PROBLEM ▸ Please convert every line of the records below into a numbered list, omitting any blank lines.

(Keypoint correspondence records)
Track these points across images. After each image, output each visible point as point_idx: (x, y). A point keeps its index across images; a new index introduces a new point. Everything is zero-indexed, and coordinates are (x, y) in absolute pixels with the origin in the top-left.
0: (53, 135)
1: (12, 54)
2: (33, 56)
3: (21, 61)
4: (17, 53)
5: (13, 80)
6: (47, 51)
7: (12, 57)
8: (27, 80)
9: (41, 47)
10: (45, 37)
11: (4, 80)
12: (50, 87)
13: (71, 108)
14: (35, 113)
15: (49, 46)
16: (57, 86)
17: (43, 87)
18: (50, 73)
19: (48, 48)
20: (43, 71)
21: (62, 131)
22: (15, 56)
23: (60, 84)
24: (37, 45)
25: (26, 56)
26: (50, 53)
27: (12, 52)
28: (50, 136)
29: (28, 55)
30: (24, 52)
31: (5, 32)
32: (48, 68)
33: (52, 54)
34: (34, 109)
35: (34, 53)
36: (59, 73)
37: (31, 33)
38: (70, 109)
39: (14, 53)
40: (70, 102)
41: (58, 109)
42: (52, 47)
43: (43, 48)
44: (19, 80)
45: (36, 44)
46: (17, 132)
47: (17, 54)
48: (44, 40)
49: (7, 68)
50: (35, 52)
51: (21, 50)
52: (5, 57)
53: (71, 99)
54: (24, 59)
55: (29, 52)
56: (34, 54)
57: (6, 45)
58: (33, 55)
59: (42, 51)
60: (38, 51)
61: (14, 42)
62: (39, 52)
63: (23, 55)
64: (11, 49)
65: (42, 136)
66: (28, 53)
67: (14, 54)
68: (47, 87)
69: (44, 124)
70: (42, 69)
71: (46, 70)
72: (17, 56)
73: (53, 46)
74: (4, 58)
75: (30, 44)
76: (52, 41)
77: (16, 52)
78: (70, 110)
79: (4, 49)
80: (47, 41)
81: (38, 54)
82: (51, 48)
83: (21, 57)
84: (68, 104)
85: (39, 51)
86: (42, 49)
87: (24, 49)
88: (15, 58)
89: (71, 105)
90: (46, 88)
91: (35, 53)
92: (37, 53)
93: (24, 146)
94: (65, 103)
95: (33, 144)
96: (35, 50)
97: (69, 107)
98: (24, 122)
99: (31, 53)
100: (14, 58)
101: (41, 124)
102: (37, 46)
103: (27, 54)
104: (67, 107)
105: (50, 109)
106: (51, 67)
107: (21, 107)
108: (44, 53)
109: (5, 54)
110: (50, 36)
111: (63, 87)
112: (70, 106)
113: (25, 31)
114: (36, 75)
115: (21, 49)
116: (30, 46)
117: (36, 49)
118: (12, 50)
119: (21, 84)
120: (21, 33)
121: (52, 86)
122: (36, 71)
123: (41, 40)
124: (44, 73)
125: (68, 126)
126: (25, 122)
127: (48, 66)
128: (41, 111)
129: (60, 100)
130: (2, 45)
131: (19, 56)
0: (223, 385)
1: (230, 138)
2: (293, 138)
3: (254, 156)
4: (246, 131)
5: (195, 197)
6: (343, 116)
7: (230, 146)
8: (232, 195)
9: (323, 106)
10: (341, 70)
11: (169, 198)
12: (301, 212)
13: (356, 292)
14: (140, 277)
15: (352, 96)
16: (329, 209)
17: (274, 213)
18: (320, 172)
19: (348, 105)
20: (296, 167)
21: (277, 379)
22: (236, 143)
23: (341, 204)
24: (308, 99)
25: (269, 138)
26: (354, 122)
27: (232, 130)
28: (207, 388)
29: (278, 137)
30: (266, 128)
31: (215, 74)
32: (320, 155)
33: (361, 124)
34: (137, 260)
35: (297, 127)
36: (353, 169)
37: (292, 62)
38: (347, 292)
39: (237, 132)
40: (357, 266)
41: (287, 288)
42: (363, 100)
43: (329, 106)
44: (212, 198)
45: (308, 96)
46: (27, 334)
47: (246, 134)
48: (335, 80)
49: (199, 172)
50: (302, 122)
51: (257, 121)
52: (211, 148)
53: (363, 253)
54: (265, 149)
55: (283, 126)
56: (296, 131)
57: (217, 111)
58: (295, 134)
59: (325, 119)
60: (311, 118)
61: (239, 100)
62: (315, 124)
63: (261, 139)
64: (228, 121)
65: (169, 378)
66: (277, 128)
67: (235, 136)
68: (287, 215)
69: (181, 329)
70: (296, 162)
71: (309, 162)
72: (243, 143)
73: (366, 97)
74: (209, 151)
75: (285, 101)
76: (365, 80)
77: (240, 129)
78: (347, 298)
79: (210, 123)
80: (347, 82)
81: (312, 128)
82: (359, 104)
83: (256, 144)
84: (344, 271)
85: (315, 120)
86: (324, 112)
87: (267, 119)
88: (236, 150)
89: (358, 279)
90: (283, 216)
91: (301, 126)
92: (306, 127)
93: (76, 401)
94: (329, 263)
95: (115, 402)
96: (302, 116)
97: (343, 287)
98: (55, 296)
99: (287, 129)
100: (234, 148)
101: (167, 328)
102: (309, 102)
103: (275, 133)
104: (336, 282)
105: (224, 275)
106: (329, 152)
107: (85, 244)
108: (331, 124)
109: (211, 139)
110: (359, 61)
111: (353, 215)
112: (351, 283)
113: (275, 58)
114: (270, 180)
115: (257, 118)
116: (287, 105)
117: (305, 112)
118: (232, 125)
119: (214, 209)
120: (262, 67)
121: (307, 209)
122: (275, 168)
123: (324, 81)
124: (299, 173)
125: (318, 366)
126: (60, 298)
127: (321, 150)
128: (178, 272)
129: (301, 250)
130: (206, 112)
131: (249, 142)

YOUR SOLUTION ▸
1. Track these points across images. After each image, output each visible point as point_idx: (x, y). A point keeps its index across images; a new index introduces a new point. Everything is zero-indexed, and coordinates are (x, y) in absolute pixels with the origin in the top-left.
2. 0: (53, 135)
3. 1: (12, 54)
4. 2: (33, 56)
5. 3: (21, 61)
6. 4: (17, 53)
7. 5: (13, 80)
8. 6: (47, 51)
9. 7: (12, 57)
10. 8: (27, 80)
11. 9: (41, 47)
12. 10: (45, 37)
13. 11: (4, 80)
14. 12: (50, 87)
15. 13: (71, 108)
16. 14: (35, 113)
17. 15: (49, 46)
18. 16: (57, 86)
19. 17: (43, 87)
20. 18: (50, 73)
21. 19: (48, 48)
22. 20: (43, 71)
23. 21: (62, 131)
24. 22: (15, 56)
25. 23: (60, 84)
26. 24: (37, 45)
27. 25: (26, 56)
28. 26: (50, 53)
29. 27: (12, 52)
30. 28: (50, 136)
31. 29: (28, 55)
32. 30: (24, 52)
33. 31: (5, 32)
34. 32: (48, 68)
35. 33: (52, 54)
36. 34: (34, 109)
37. 35: (34, 53)
38. 36: (59, 73)
39. 37: (31, 33)
40. 38: (70, 109)
41. 39: (14, 53)
42. 40: (70, 102)
43. 41: (58, 109)
44. 42: (52, 47)
45. 43: (43, 48)
46. 44: (19, 80)
47. 45: (36, 44)
48. 46: (17, 132)
49. 47: (17, 54)
50. 48: (44, 40)
51. 49: (7, 68)
52. 50: (35, 52)
53. 51: (21, 50)
54. 52: (5, 57)
55. 53: (71, 99)
56. 54: (24, 59)
57. 55: (29, 52)
58. 56: (34, 54)
59. 57: (6, 45)
60. 58: (33, 55)
61. 59: (42, 51)
62. 60: (38, 51)
63. 61: (14, 42)
64. 62: (39, 52)
65. 63: (23, 55)
66. 64: (11, 49)
67. 65: (42, 136)
68. 66: (28, 53)
69. 67: (14, 54)
70. 68: (47, 87)
71. 69: (44, 124)
72. 70: (42, 69)
73. 71: (46, 70)
74. 72: (17, 56)
75. 73: (53, 46)
76. 74: (4, 58)
77. 75: (30, 44)
78. 76: (52, 41)
79. 77: (16, 52)
80. 78: (70, 110)
81. 79: (4, 49)
82. 80: (47, 41)
83. 81: (38, 54)
84. 82: (51, 48)
85. 83: (21, 57)
86. 84: (68, 104)
87. 85: (39, 51)
88. 86: (42, 49)
89. 87: (24, 49)
90. 88: (15, 58)
91. 89: (71, 105)
92. 90: (46, 88)
93. 91: (35, 53)
94. 92: (37, 53)
95. 93: (24, 146)
96. 94: (65, 103)
97. 95: (33, 144)
98. 96: (35, 50)
99. 97: (69, 107)
100. 98: (24, 122)
101. 99: (31, 53)
102. 100: (14, 58)
103. 101: (41, 124)
104. 102: (37, 46)
105. 103: (27, 54)
106. 104: (67, 107)
107. 105: (50, 109)
108. 106: (51, 67)
109. 107: (21, 107)
110. 108: (44, 53)
111. 109: (5, 54)
112. 110: (50, 36)
113. 111: (63, 87)
114. 112: (70, 106)
115. 113: (25, 31)
116. 114: (36, 75)
117. 115: (21, 49)
118. 116: (30, 46)
119. 117: (36, 49)
120. 118: (12, 50)
121. 119: (21, 84)
122. 120: (21, 33)
123. 121: (52, 86)
124. 122: (36, 71)
125. 123: (41, 40)
126. 124: (44, 73)
127. 125: (68, 126)
128. 126: (25, 122)
129. 127: (48, 66)
130. 128: (41, 111)
131. 129: (60, 100)
132. 130: (2, 45)
133. 131: (19, 56)
134. 0: (223, 385)
135. 1: (230, 138)
136. 2: (293, 138)
137. 3: (254, 156)
138. 4: (246, 131)
139. 5: (195, 197)
140. 6: (343, 116)
141. 7: (230, 146)
142. 8: (232, 195)
143. 9: (323, 106)
144. 10: (341, 70)
145. 11: (169, 198)
146. 12: (301, 212)
147. 13: (356, 292)
148. 14: (140, 277)
149. 15: (352, 96)
150. 16: (329, 209)
151. 17: (274, 213)
152. 18: (320, 172)
153. 19: (348, 105)
154. 20: (296, 167)
155. 21: (277, 379)
156. 22: (236, 143)
157. 23: (341, 204)
158. 24: (308, 99)
159. 25: (269, 138)
160. 26: (354, 122)
161. 27: (232, 130)
162. 28: (207, 388)
163. 29: (278, 137)
164. 30: (266, 128)
165. 31: (215, 74)
166. 32: (320, 155)
167. 33: (361, 124)
168. 34: (137, 260)
169. 35: (297, 127)
170. 36: (353, 169)
171. 37: (292, 62)
172. 38: (347, 292)
173. 39: (237, 132)
174. 40: (357, 266)
175. 41: (287, 288)
176. 42: (363, 100)
177. 43: (329, 106)
178. 44: (212, 198)
179. 45: (308, 96)
180. 46: (27, 334)
181. 47: (246, 134)
182. 48: (335, 80)
183. 49: (199, 172)
184. 50: (302, 122)
185. 51: (257, 121)
186. 52: (211, 148)
187. 53: (363, 253)
188. 54: (265, 149)
189. 55: (283, 126)
190. 56: (296, 131)
191. 57: (217, 111)
192. 58: (295, 134)
193. 59: (325, 119)
194. 60: (311, 118)
195. 61: (239, 100)
196. 62: (315, 124)
197. 63: (261, 139)
198. 64: (228, 121)
199. 65: (169, 378)
200. 66: (277, 128)
201. 67: (235, 136)
202. 68: (287, 215)
203. 69: (181, 329)
204. 70: (296, 162)
205. 71: (309, 162)
206. 72: (243, 143)
207. 73: (366, 97)
208. 74: (209, 151)
209. 75: (285, 101)
210. 76: (365, 80)
211. 77: (240, 129)
212. 78: (347, 298)
213. 79: (210, 123)
214. 80: (347, 82)
215. 81: (312, 128)
216. 82: (359, 104)
217. 83: (256, 144)
218. 84: (344, 271)
219. 85: (315, 120)
220. 86: (324, 112)
221. 87: (267, 119)
222. 88: (236, 150)
223. 89: (358, 279)
224. 90: (283, 216)
225. 91: (301, 126)
226. 92: (306, 127)
227. 93: (76, 401)
228. 94: (329, 263)
229. 95: (115, 402)
230. 96: (302, 116)
231. 97: (343, 287)
232. 98: (55, 296)
233. 99: (287, 129)
234. 100: (234, 148)
235. 101: (167, 328)
236. 102: (309, 102)
237. 103: (275, 133)
238. 104: (336, 282)
239. 105: (224, 275)
240. 106: (329, 152)
241. 107: (85, 244)
242. 108: (331, 124)
243. 109: (211, 139)
244. 110: (359, 61)
245. 111: (353, 215)
246. 112: (351, 283)
247. 113: (275, 58)
248. 114: (270, 180)
249. 115: (257, 118)
250. 116: (287, 105)
251. 117: (305, 112)
252. 118: (232, 125)
253. 119: (214, 209)
254. 120: (262, 67)
255. 121: (307, 209)
256. 122: (275, 168)
257. 123: (324, 81)
258. 124: (299, 173)
259. 125: (318, 366)
260. 126: (60, 298)
261. 127: (321, 150)
262. 128: (178, 272)
263. 129: (301, 250)
264. 130: (206, 112)
265. 131: (249, 142)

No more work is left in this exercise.